_Task goal_: Gather from the listing below each line that includes the word "shoulder", and copy it.

_Material provided_:
=== Section Start ===
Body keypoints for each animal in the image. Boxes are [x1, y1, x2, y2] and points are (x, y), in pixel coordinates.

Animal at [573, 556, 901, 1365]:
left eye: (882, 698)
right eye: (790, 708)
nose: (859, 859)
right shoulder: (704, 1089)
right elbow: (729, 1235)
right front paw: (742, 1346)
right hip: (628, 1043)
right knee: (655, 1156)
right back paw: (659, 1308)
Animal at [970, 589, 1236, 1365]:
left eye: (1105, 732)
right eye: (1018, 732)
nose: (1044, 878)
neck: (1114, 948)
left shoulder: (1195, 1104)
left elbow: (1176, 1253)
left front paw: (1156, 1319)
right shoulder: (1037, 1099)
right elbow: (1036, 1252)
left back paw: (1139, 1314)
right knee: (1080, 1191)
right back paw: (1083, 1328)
=== Section End ===
=== Section Start ===
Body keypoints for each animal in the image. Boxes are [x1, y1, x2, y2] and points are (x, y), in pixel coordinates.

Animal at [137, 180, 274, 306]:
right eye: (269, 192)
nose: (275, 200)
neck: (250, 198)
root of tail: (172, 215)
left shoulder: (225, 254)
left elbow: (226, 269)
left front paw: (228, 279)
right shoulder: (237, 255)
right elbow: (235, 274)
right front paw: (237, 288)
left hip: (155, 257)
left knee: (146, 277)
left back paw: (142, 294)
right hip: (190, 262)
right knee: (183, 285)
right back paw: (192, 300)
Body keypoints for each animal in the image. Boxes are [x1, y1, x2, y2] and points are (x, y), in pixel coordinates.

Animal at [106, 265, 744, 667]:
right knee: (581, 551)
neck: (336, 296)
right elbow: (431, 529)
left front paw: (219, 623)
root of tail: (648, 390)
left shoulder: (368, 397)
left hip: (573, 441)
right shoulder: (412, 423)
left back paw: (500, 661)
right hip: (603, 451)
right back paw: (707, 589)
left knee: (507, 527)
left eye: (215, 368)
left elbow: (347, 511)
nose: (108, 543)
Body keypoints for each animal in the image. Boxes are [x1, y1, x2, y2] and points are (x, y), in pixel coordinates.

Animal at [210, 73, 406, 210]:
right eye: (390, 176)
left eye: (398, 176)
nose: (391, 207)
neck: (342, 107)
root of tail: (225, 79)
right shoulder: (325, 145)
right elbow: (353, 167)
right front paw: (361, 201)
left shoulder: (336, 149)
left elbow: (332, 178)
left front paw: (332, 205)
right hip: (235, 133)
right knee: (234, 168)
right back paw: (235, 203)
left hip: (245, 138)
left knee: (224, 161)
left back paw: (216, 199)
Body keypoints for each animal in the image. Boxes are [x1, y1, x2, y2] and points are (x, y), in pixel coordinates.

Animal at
=== Section End ===
_Reply to the task_:
right shoulder: (704, 1089)
left shoulder: (1195, 1104)
right shoulder: (1037, 1099)
left shoulder: (225, 254)
right shoulder: (237, 255)
left shoulder: (368, 397)
right shoulder: (412, 423)
right shoulder: (325, 145)
left shoulder: (336, 149)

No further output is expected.